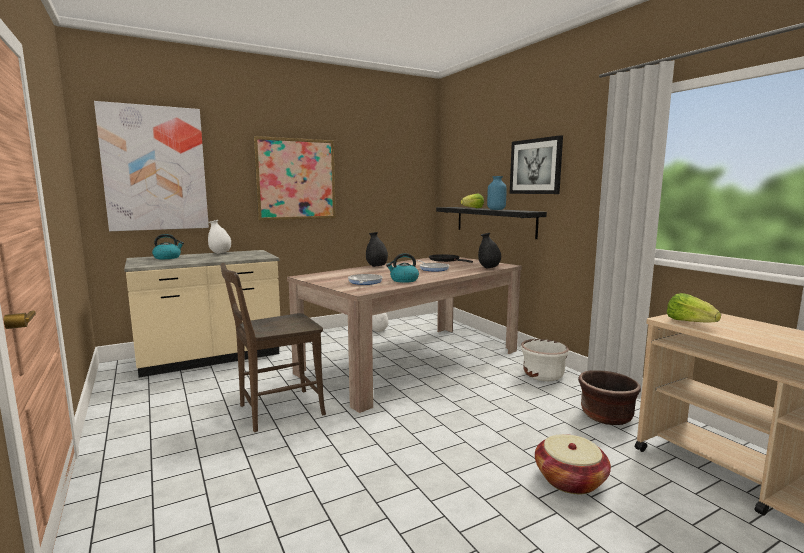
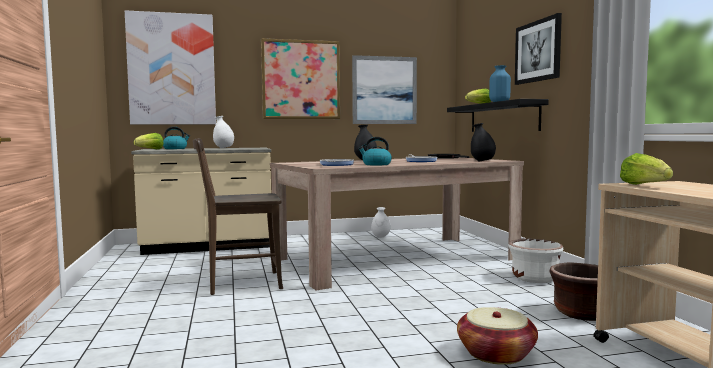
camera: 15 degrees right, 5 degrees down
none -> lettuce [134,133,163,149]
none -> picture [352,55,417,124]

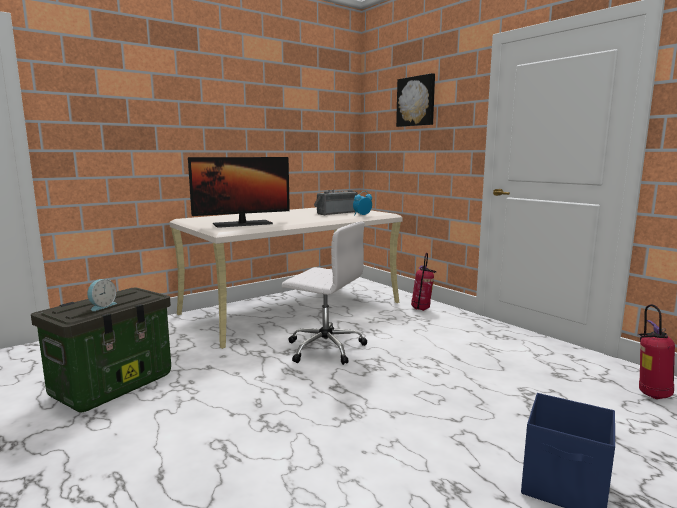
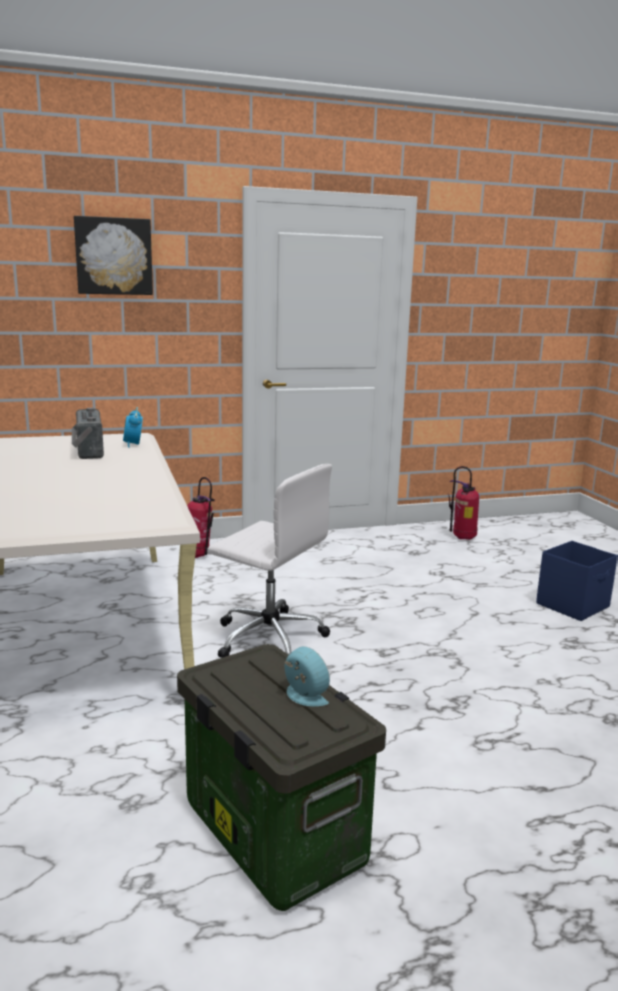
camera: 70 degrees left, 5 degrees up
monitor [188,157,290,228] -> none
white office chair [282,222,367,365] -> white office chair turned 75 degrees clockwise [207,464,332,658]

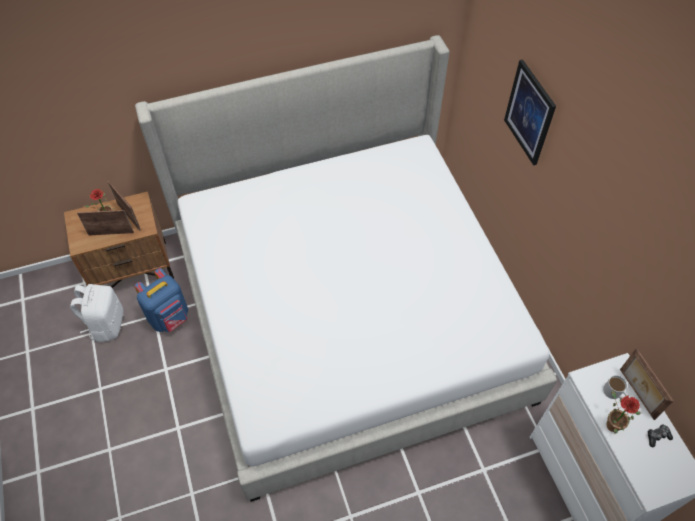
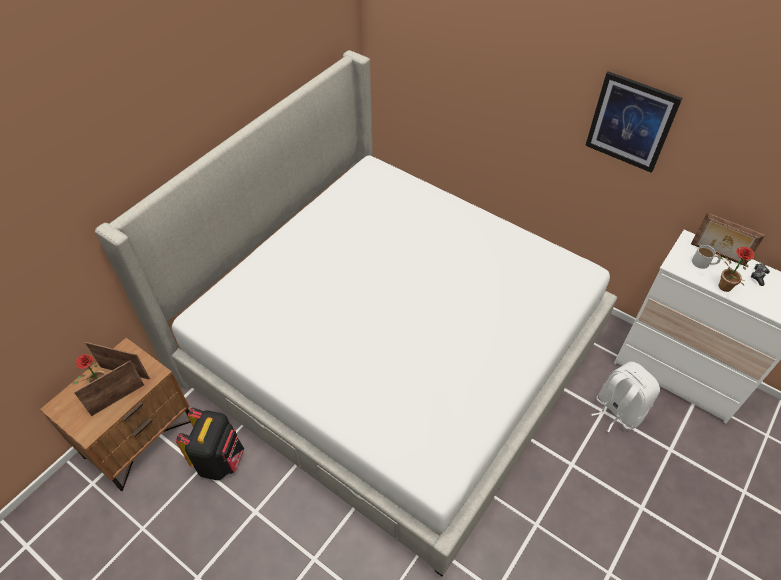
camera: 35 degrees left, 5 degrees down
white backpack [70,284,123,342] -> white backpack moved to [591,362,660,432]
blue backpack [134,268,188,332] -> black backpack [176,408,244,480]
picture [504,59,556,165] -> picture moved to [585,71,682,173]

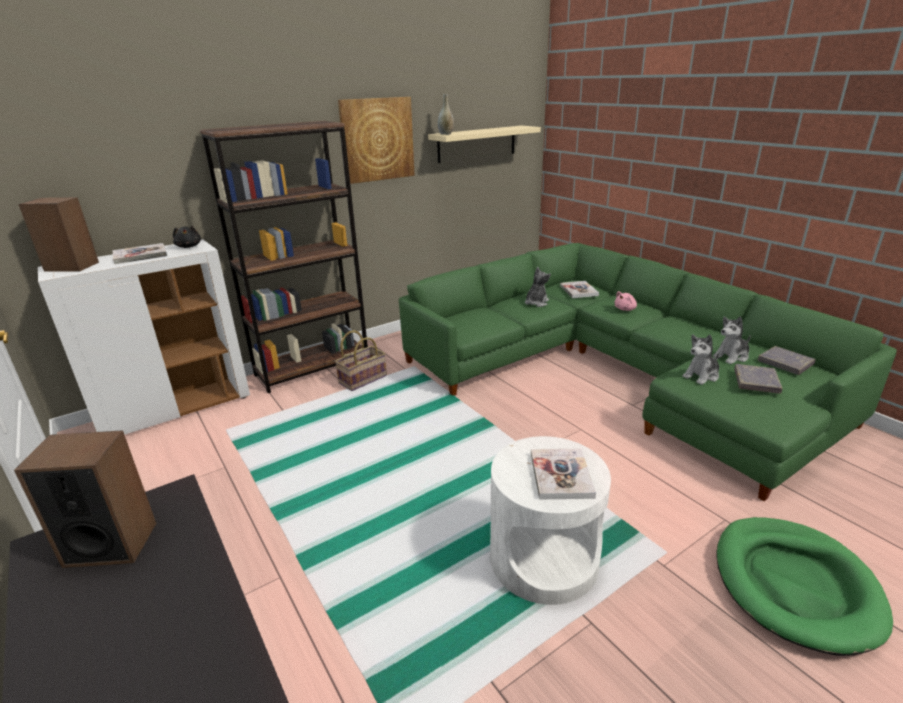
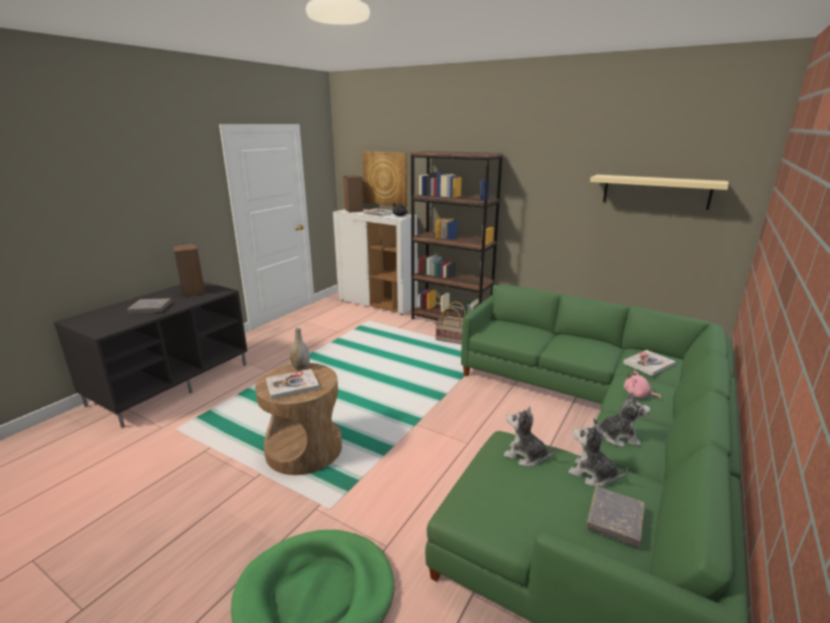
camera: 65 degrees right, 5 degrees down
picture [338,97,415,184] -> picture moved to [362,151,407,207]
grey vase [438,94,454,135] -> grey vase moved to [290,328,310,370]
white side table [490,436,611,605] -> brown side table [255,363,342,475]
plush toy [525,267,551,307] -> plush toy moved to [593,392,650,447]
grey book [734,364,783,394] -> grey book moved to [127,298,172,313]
--
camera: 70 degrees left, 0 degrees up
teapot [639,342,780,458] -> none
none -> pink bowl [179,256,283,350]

Assignment:
What is needed is an exact copy of the lines above from the one with "white office chair [282,222,367,365]" to the one with "grey book [734,364,783,394]", both ends kept, and nothing more; please leave the pictures out.

Response area:
white office chair [282,222,367,365] -> white office chair turned 75 degrees clockwise [207,464,332,658]

camera: 35 degrees left, 5 degrees down
white backpack [70,284,123,342] -> white backpack moved to [591,362,660,432]
blue backpack [134,268,188,332] -> black backpack [176,408,244,480]
picture [504,59,556,165] -> picture moved to [585,71,682,173]

camera: 65 degrees right, 5 degrees down
picture [338,97,415,184] -> picture moved to [362,151,407,207]
grey vase [438,94,454,135] -> grey vase moved to [290,328,310,370]
white side table [490,436,611,605] -> brown side table [255,363,342,475]
plush toy [525,267,551,307] -> plush toy moved to [593,392,650,447]
grey book [734,364,783,394] -> grey book moved to [127,298,172,313]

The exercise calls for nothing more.